Antoine Preziuso has been forging his own path since 1980—over four decades of independent Geneva watchmaking rooted in complication mastery and a refusal to follow convention. Born in Geneva with Italian roots, he trained at the city's École d'Horlogerie and built minute repeaters, perpetual calendars, and tourbillons under his own name and for some of the industry's most established houses. In 2002, he became the first watchmaker to construct an entire watch from meteorite—case, dial, buckle, and hands. The atelier he runs with his son, Florian, has remained fiercely independent, selling through personal relationships with collectors rather than retail networks.
When the father-and-son team unveiled the Tourbillon of Tourbillons in 2015, the complication had become the preferred canvas for mechanical one-upmanship. What the Preziuso atelier delivered was structurally different: three independent tourbillons rotating every 60 seconds on a single rotating dial plate that rotates every 10 minutes, linked by a planetary triple differential so original that no computer programme could accurately simulate its function. Three international patents followed. So did the Innovation Watch Prize and the Public Prize at the Grand Prix d'Horlogerie de Genève.
A decade later, the celebration arrives not through a mechanical revision but through an extraordinary act of haute joaillerie.

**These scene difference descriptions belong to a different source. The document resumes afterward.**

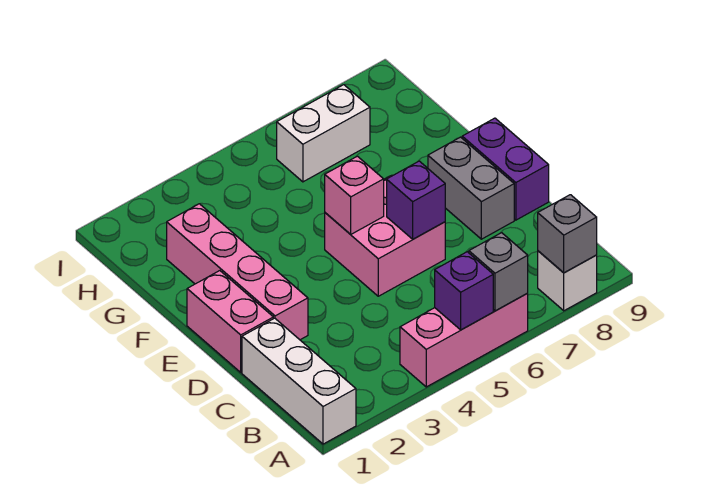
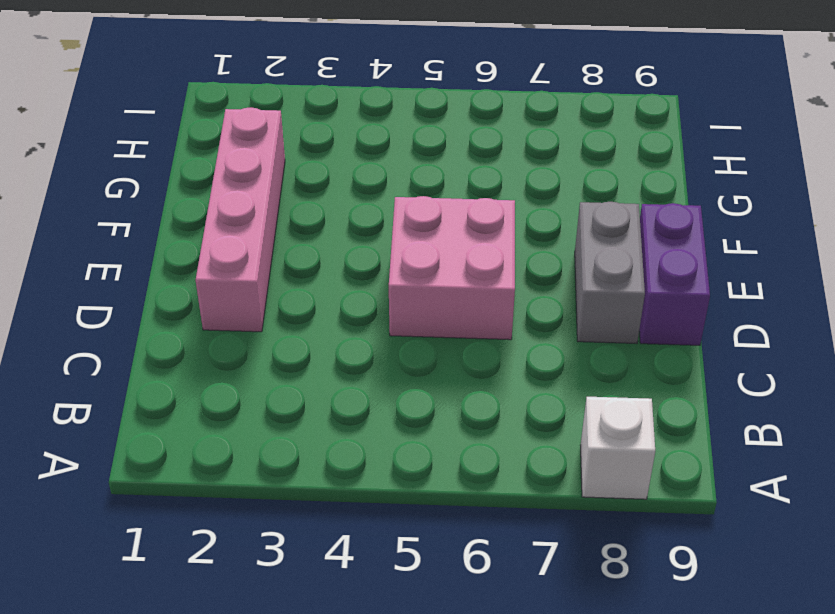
none -> white brick A1:C1 level 1
none -> pink brick A4:A6 level 1
none -> pink brick D1:E1 level 1

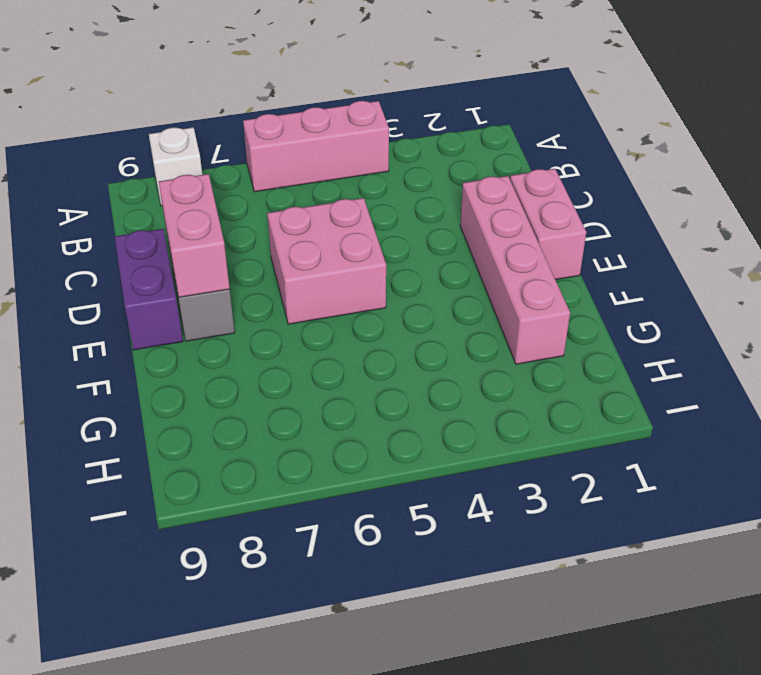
pink brick D8:E8 level 2 -> none
none -> white brick A1:C1 level 1
none -> white brick H6:H7 level 1
none -> purple brick A5 level 2

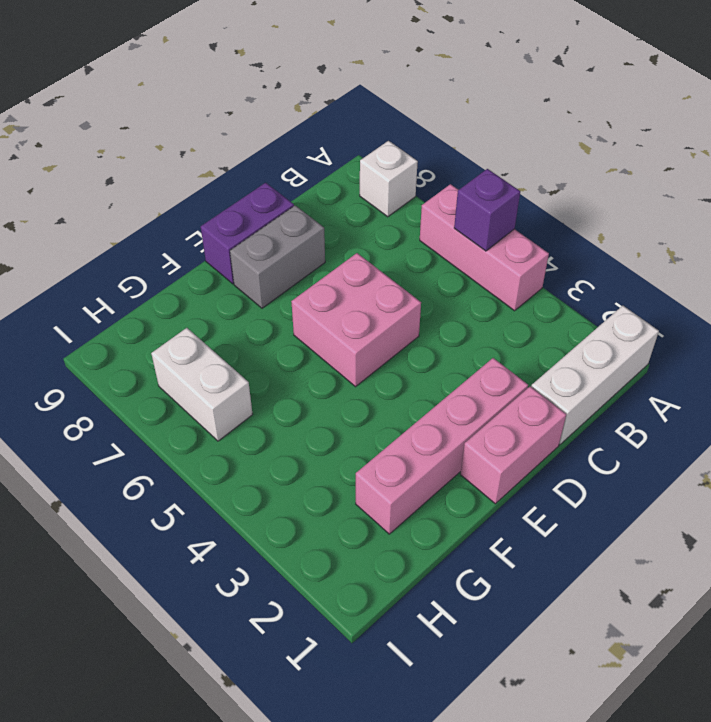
none -> grey brick A6 level 2
none -> grey brick A8 level 2
none -> purple brick D6 level 2

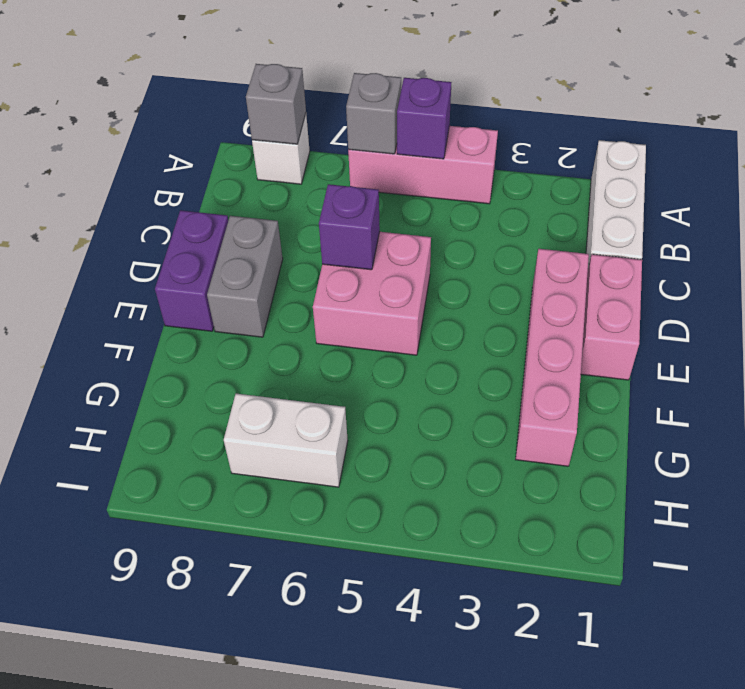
none -> pink brick E5 level 2

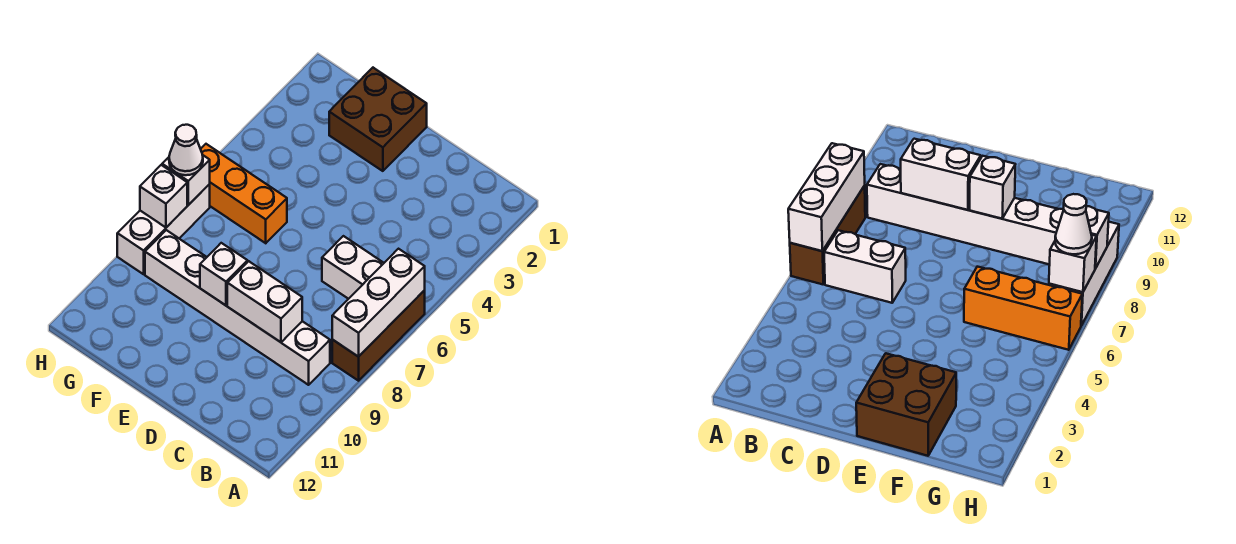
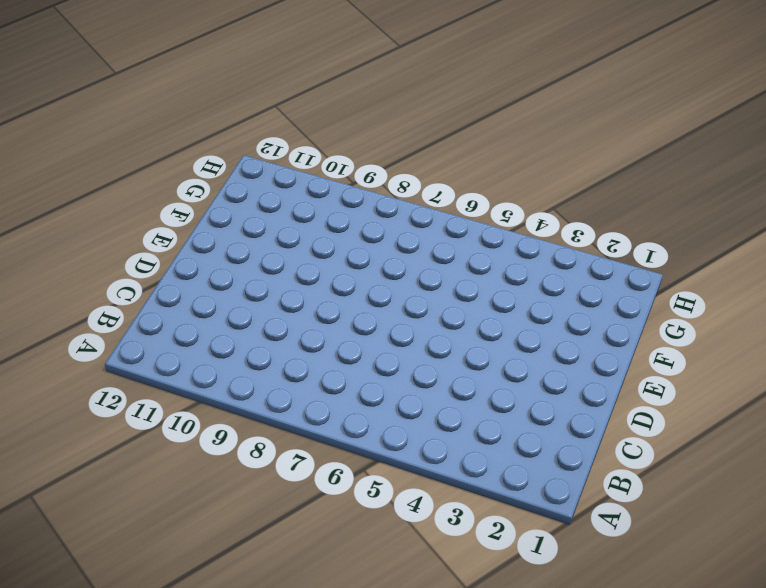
none -> brown brick A6:A8 level 1
none -> white brick B6:C6 level 1
none -> white brick B9:G9 level 1

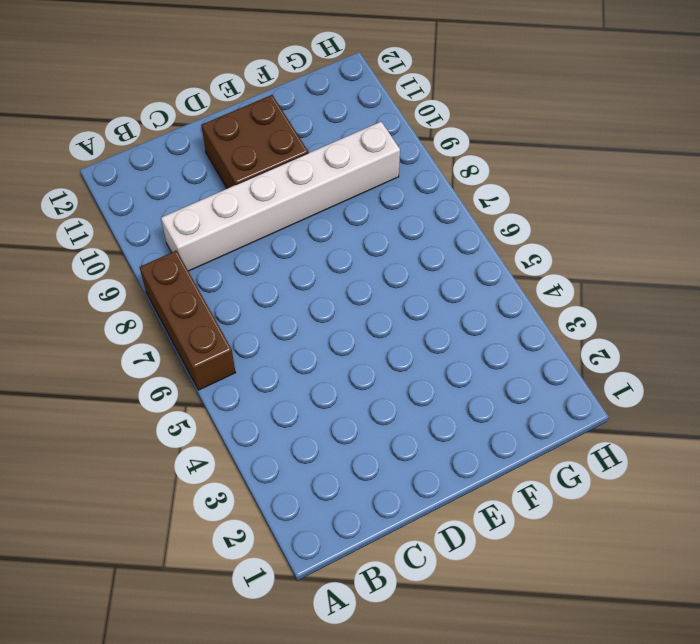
brown brick D10:E11 level 1 -> brown brick E1:F2 level 1
none -> white brick B6:C6 level 1
none -> orange brick F6:H6 level 1
none -> white brick H7:H9 level 1

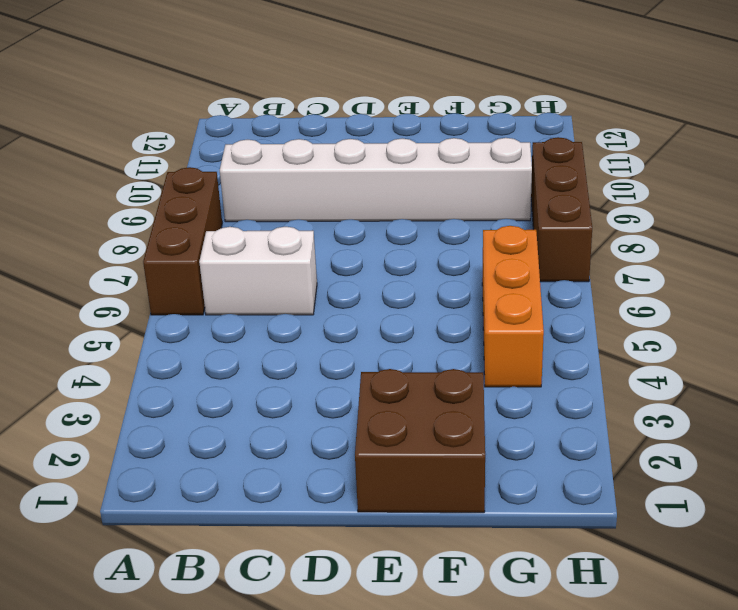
orange brick G4:G6 level 1 -> orange brick F6:H6 level 1
brown brick H7:H9 level 1 -> white brick H7:H9 level 1
none -> white brick A6:A8 level 2
none -> white brick C9:D9 level 2
none -> white brick E9 level 2

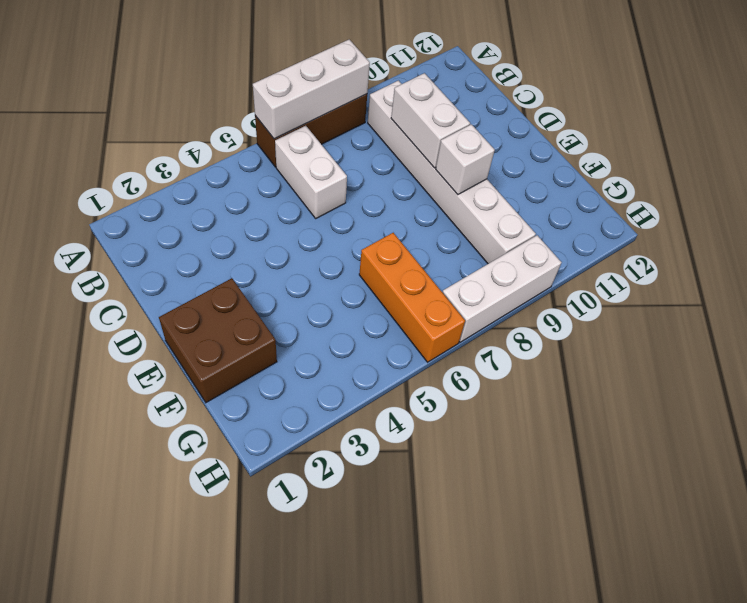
none -> white brick H7 level 2
none -> white brick H8 level 2
none -> white cone H7 level 3

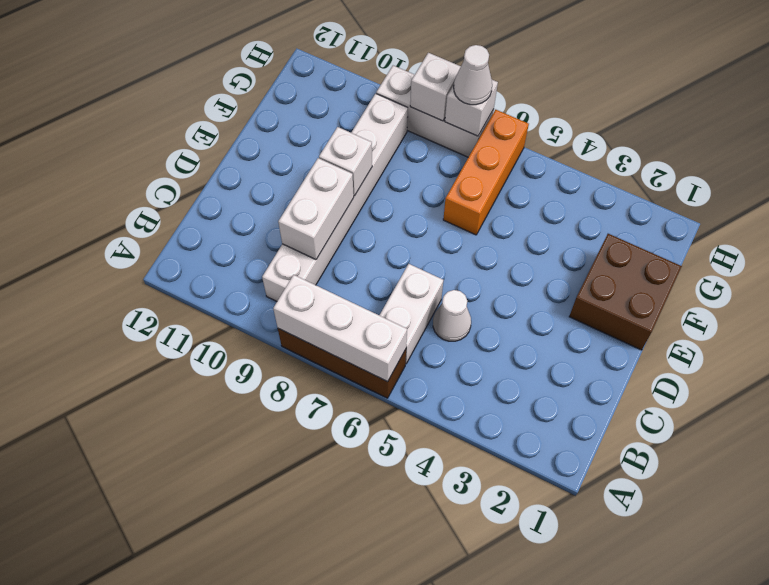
white cone C5 level 1 -> none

The TTR3 Trillion Radiant is a pièce unique and a singular expression of what happens when independent watchmaking ambition meets gem-setting virtuosity at the absolute limit.
Things to Know About the Watch
The numbers tell part of the story: 874 Top Wesselton G+ diamonds totalling approximately 89 carats across the 47 mm 18K white gold case and integrated bracelet. The complete watch package tips the scales at 350 grams—substantial heft that speaks to the sheer density of the precious metals and stones. Both baguette-cut and trillion-cut stones are employed in an invisible setting of exceptional difficulty—the diamonds appear suspended, as if light itself has been given architectural form.
The trillion cut is the defining gesture. Triangular, technically demanding to execute, and rarely employed in high jewellery due to the precision required at each of its three vertices, the trillion here is not decorative filler. It is a philosophical signature.
Three sides echoing three tourbillons, echoing the three-fold nature of time — past, present, future. On the dial, two pure white trillion-cut Top Wesselton G+ diamonds sit between the tourbillon cages, while a pigeon blood red trillion-cut ruby marks the ten-minute orbital rotation of the platform. No other watch in the world carries that particular marker.
The Movement
Inside this brilliance beats the calibre AFP-TTR-3X—the same patented architecture that started everything. A manual-wound movement with a 48-hour power reserve composed of 570 parts, 65 rubies, and six ball bearings, the smallest measuring a scarcely believable 1.6 mm in diameter—the tiniest ever produced for a watch movement.
The mechanical principle is as ambitious as the gem-setting. Three tourbillons are mounted equidistant from the centre of a revolving plate, their respective axes forming an equilateral triangle. Each tourbillon completes one rotation per minute—faster than the plate itself, which completes six rotations per hour, or one every ten minutes. The speed at which the tourbillons rotate is accelerated by this double revolution, and because the three cages turn on different axes at variable speeds, isochronism is meaningfully enhanced. The arrangement gives the timepiece an unmatched regularity that a single tourbillon simply cannot achieve.
Linking the three regulators is the planetary triple differential. Through this device, the tourbillons achieve resonance, naturally synchronising at 21,600 vph to produce a single, stable frequency. It is a triple-tourbillon regulator that doesn't merely display the complication but actively leverages it for chronometric benefit.
On the Wrist & Price
Antoine Preziuso has always operated outside the mainstream. A Geneva-trained independent with Italian roots and a family workshop where father and son built something the major manufactures never attempted. The Trillion Radiant is the culmination of that decade-long story: not a new movement, but the definitive presentation of one that already earned its place in horological history. A watch not for the faint of heart, in terms of price, complication, weight, and gem-setting.